We stand at the next inflection point in history. Much of the history of medicine is interwoven with racism and misogyny. When we create a new future, what framework will we use? What has worked for the last hundred years is in need of change. What will our grand experiment be? Of course, medical universities will continue to have a core responsibility to solve the problems of the future, and bench research remains important. But do we collectively, universities and all, not also have a responsibility to solve the problems of today--problems that threaten the very integrity of our delivery system on a national and even international scale?
The answer is yes, we do. What if we were to embrace that challenge with all of our considerable resources? We already know how to start. Today there are really two sciences in our world: the science of medicine, which I’ll call “the what,” and the science of healthcare delivery, which I’ll call “the how.”
The science of delivery is today’s challenge. We know we don’t provide reliable, high-quality care at every encounter. We know that at least half the time, we undertreat. We don’t even do those things we all agree we should be doing. We know that we have extensive quality waste. We have high variability--in overtreatment, over-diagnosis, poor coordination, and poor access.

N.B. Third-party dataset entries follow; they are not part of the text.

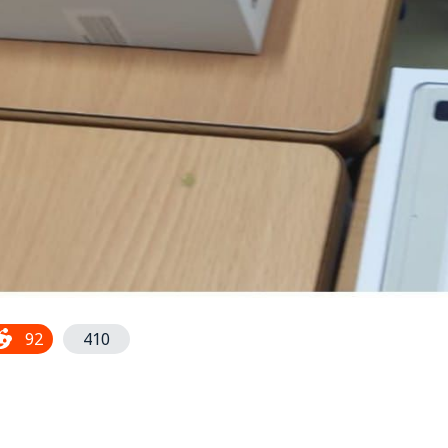
92
410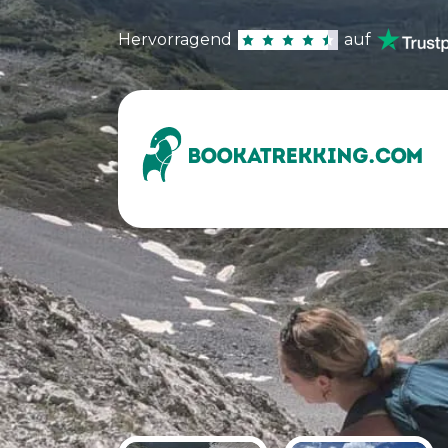
Hervorragend
auf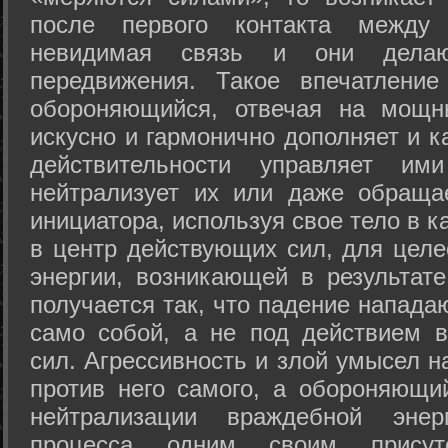
после первого контакта между
невидимая связь и они дела
передвижения. Такое впечатление
обороняющийся, отвечая на мощн
искусно и гармонично дополняет и к
действительности управляет и
нейтрализует их или даже обраща
инициатора, используя свое тело в 
в центр действующих сил, для целе
энергии, возникающей в результате
получается так, что падение напада
само собой, а не под действием 
сил. Агрессивность и злой умысел 
против него самого, а обороняющий
нейтрализации враждебной энер
процесса одним своим присут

The good news is, these problems are all solvable. We have the tools to transform our system. All that is left for us to do is to embrace the science of care delivery and harness the wisdom of our teams in academics, in delivery, and in our partnerships with payers and providers. Other industries have shown us that it is possible, even in the face of dynamic complexity, to dramatically improve performance using reliability science, behavioral economics, human factors engineering, rapid-cycle improvement, and technological enablement.This is the science of healthcare delivery, and it offers the only sustainable future for the medical field. It is the single most important responsibility of every component of our fragmented system, including academic medicine. It is our problem to solve. And like surgical mortality in the 19th century, until we solve it, we have little chance of success.